■ **Document excerpt**:
* begin *

Re: GUC_REPORT for protocol tunables was: Re: [HACKERS] Optimize binary serialization format of arrays with fixed size elements

2012-01-24 Thread Robert Haas
On Tue, Jan 24, 2012 at 11:16 AM, Merlin Moncure mmonc...@gmail.com wrote:
 Our current protocol allocates a 2-byte integer for the purposes of
 specifying the type of each parameter, and another 2-byte integer for
 the purpose of specifying the result type... but only one bit is
 really needed at present: text or binary.  If we revise the protocol
 version at some point, we might want to use some of that bit space to
 allow some more fine-grained negotiation of the protocol version.  So,
 for example, we might define the top 5 bits as reserved (always pass
 zero), the next bit as a text/binary flag, and the remaining 10 bits
 as a 10-bit format version number.  When a change like this comes
 along, we can bump the highest binary format version recognized by the
 server, and clients who request the new version can get it.

 Alternatively, we might conclude that a 2-byte integer for each
 parameter is overkill and try to cut back... but the point is there's
 a bunch of unused bitspace there now.  In theory we could even do
 something this without bumping the protocol version since the
 documentation seems clear that any value other than 0 and 1 yields
 undefined behavior, but in practice that seems like it might be a bit
 too edgy.

 Yeah.  But again, this isn't a contract between libpq and the server,
 but between the application and the server...

* end *

■ **Data provided**:
* begin *

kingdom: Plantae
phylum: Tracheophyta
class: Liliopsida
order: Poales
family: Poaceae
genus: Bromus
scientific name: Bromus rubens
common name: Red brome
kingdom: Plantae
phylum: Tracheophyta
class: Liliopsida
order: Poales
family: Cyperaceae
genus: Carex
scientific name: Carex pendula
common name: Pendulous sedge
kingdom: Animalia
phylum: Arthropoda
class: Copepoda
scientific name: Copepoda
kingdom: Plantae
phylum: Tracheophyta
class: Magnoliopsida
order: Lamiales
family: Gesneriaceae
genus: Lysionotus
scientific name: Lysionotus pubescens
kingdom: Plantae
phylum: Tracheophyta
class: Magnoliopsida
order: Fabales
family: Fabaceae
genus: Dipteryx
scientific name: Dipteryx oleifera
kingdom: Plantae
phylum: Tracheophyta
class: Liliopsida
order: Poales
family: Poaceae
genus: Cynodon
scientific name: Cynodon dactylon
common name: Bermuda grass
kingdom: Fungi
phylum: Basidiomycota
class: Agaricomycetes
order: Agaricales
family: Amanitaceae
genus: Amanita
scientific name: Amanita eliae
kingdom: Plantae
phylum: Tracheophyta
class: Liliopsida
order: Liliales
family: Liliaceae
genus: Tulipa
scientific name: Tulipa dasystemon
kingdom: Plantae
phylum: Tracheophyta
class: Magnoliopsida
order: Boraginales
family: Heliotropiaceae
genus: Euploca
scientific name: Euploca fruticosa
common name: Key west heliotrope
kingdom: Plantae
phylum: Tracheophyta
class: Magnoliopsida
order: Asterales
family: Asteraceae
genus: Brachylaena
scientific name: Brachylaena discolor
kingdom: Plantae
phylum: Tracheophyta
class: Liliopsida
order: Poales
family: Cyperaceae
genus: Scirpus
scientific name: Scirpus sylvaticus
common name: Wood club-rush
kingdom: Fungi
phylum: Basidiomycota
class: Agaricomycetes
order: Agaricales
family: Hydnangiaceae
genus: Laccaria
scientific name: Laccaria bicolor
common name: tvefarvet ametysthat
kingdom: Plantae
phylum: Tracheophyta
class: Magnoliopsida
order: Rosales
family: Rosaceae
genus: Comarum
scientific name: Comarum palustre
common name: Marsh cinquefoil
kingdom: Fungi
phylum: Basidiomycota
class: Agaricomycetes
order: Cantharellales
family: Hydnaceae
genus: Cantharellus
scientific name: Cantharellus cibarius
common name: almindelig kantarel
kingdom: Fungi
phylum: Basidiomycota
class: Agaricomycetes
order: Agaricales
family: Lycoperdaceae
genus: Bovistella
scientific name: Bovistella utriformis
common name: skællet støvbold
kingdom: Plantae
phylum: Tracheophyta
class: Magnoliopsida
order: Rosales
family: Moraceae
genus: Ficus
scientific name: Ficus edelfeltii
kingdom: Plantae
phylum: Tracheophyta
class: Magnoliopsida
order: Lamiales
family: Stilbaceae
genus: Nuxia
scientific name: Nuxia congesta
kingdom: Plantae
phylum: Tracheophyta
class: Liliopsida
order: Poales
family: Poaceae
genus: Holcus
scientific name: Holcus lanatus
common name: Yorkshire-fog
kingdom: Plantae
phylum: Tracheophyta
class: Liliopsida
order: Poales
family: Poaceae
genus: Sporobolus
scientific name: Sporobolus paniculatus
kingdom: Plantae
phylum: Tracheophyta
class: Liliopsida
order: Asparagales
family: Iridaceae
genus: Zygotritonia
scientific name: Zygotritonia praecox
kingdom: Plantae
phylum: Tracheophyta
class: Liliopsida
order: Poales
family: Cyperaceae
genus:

* end *

■ **Problem statement**:
Answer these questions from the mailing-list excerpt above:
1. What size of integer does the current protocol allocate to specify the type of each parameter?
2. In the proposed example layout, how many top bits would be reserved?
3. According to the documentation, what does any value other than 0 and 1 yield?

■ **Task result**:
1. A 2-byte integer.
2. The top 5 bits.
3. Undefined behavior.